For all three relocations in Germany , we moved into a furnished dwelling for a limited period , to see the "wood from the trees"- because there are many other things to sort out- that gave us time and comfort to prioritize - and avoided making rushed decisions on furniture,( that doesn't fit together)- or thats a sore eye on month 2. for me with relocations the adage hold : penny wise pound foolish- whatever you believe in saving by quickly acquiring furniture - will come around and bite you (a salesperson can see that hectic decisioning look and be less willing to haggle).  some specials comes rarily - and furniture has the lowest long term investment value - hence require prudence.

Thanks to Beppi for catching some misspellings in my post.

His point about the clothing donation boxes is well taken. One needs to read which organization they are run by since there are ones that are commercially run rather than from charity organizations. The metal donation boxes are huge beige-ish things often out in the public. Close to my apartment is one on the property of a Catholic Church which goes to their secondhand shops, emergency and refugee help and overseas missions.

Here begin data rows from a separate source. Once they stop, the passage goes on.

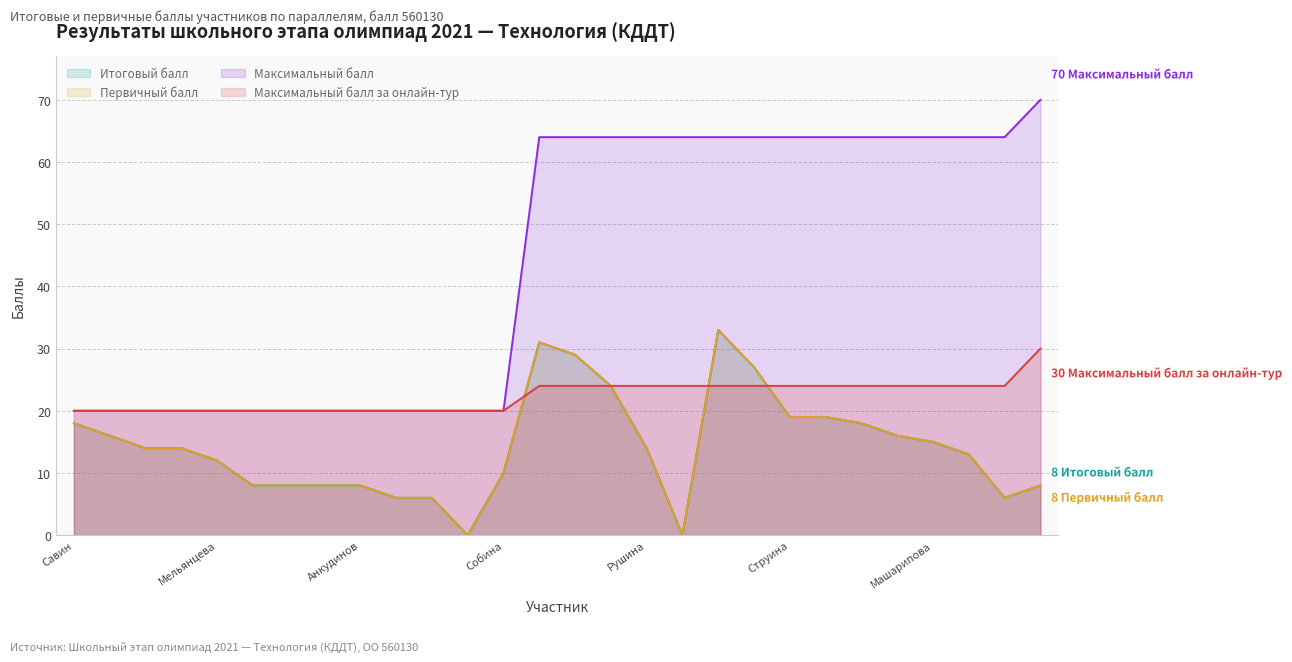

What are all the series names shown in the legend?

Итоговый балл, Первичный балл, Максимальный балл, Максимальный балл за онлайн-тур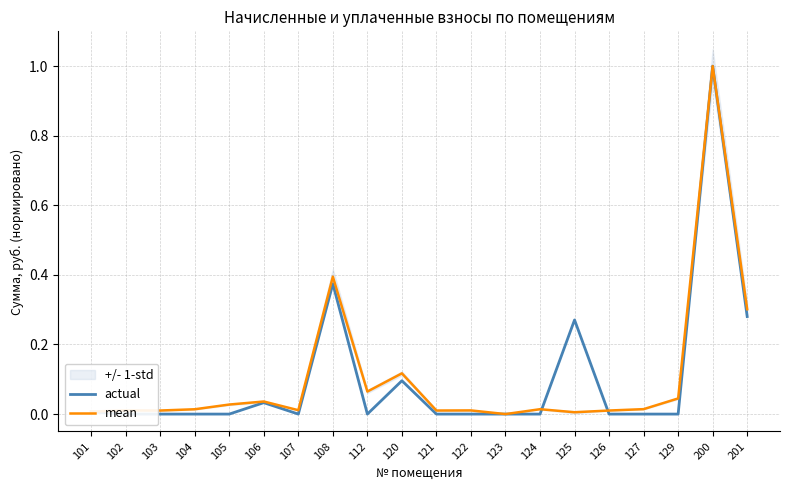

Does the chart display data point markers on the line(s)?

No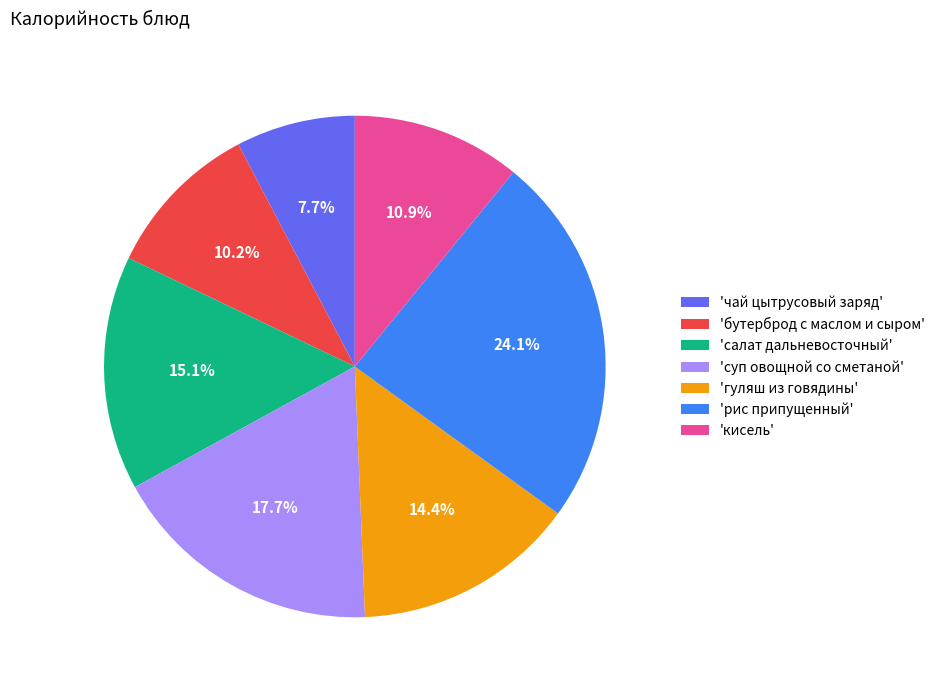

What portion of the pie excludes 'чай цытрусовый заряд'?

92.3%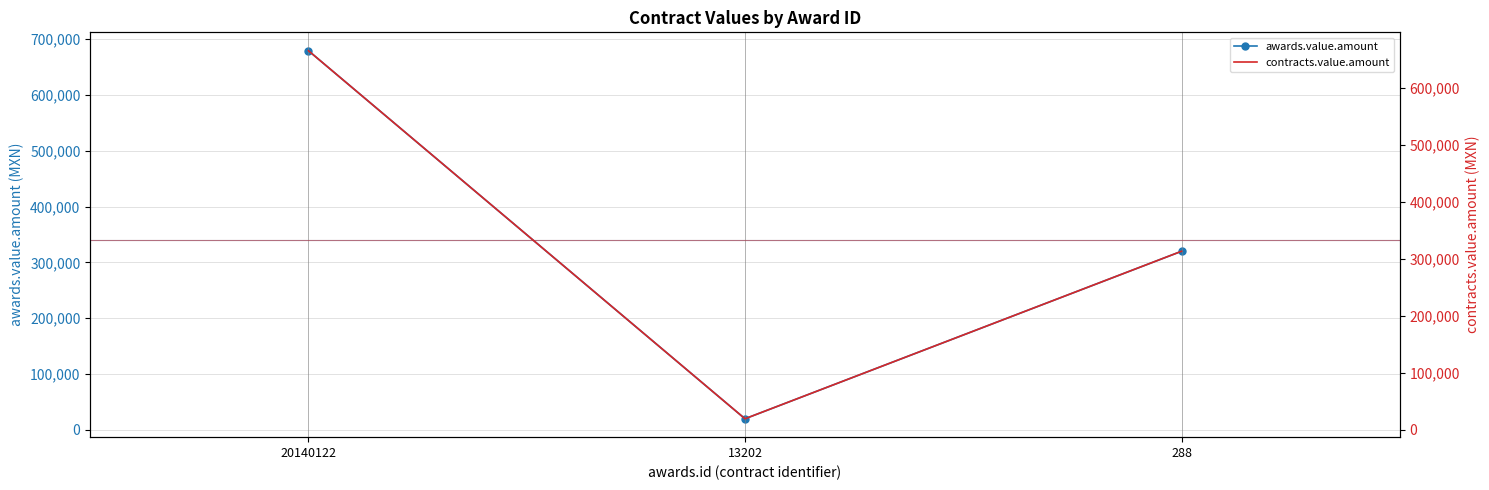

Which series changed the most between 13202 and 288?

awards.value.amount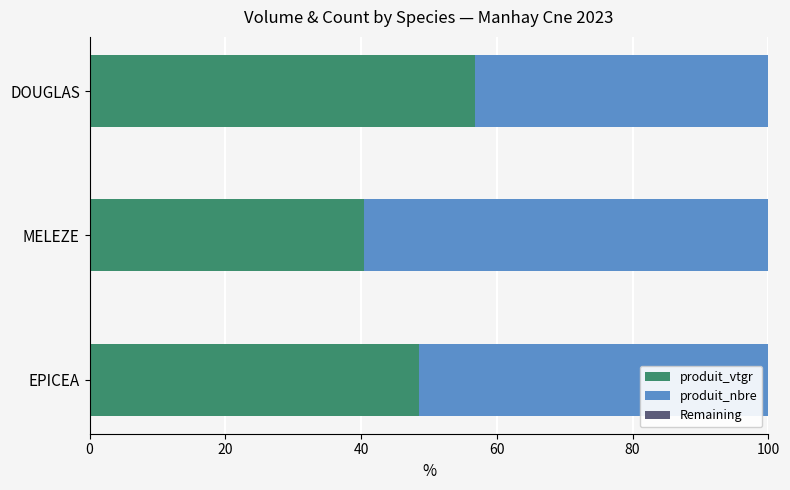

The value of produit_vtgr at DOUGLAS is 56.8. True or false?

True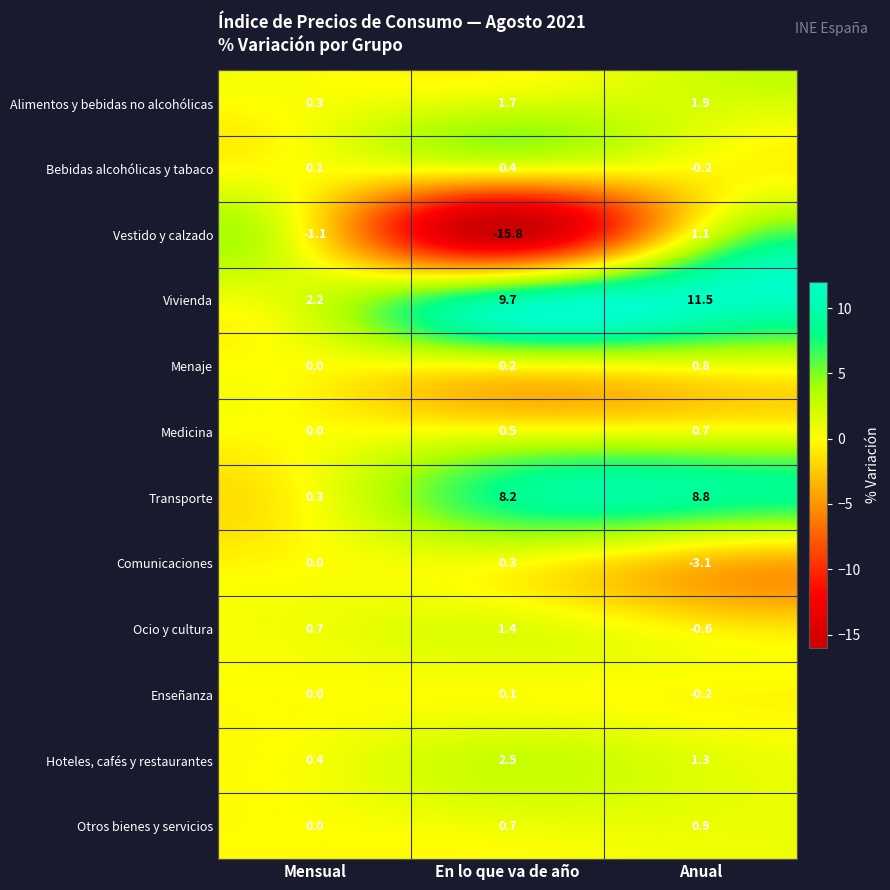

At En lo que va de año, list the series in order from smallest to largest.

Vestido y calzado, Enseñanza, Menaje, Comunicaciones, Bebidas alcohólicas y tabaco, Medicina, Otros bienes y servicios, Ocio y cultura, Alimentos y bebidas no alcohólicas, Hoteles, cafés y restaurantes, Transporte, Vivienda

Another I often use is in the courtyard of the EVA, (Protestant Society Organization) in central Stuttgart. They provide a lot of social help including advice for people with handicaps, AIDS, drug problems, marriage counseling etc. They have a program that provides street people with hot meals 5 days a week and the occasional shower and chance to do laundry - plus clothing. So most of the clothing donations go to this or other local programs like providing for refugees - rather than some overseas’ mission.

Some may prefer to thus help locally but others might find it strange that the panhandler that approaches you on the street might be wearing something you donated... I would like to add that many of the programs to help people in trouble are church affiliated. I'm not religious myself and am often skeptical of religious based groups that I have seen elsewhere focusing on pushing their dogma. Yet, I've found the German Catholic and Protestant organizations, in Stuttgart at least, to help people of any or no faith without proselytizing.

The EVA does so many things in addition to what I mentioned that it should get its own article but for now I will just post a link to it's website:

TominStuttgart :

I would like to add that many of the programs to help people in trouble are church affiliated. I'm not religious myself and am often skeptical of religious based groups that I have seen elsewhere focusing on pushing their dogma. Yet, I've found the German Catholic and Protestant organizations, in Stuttgart at least, to help people of any or no faith without proselytizing.

This is exactly my opinion/standpoint as well!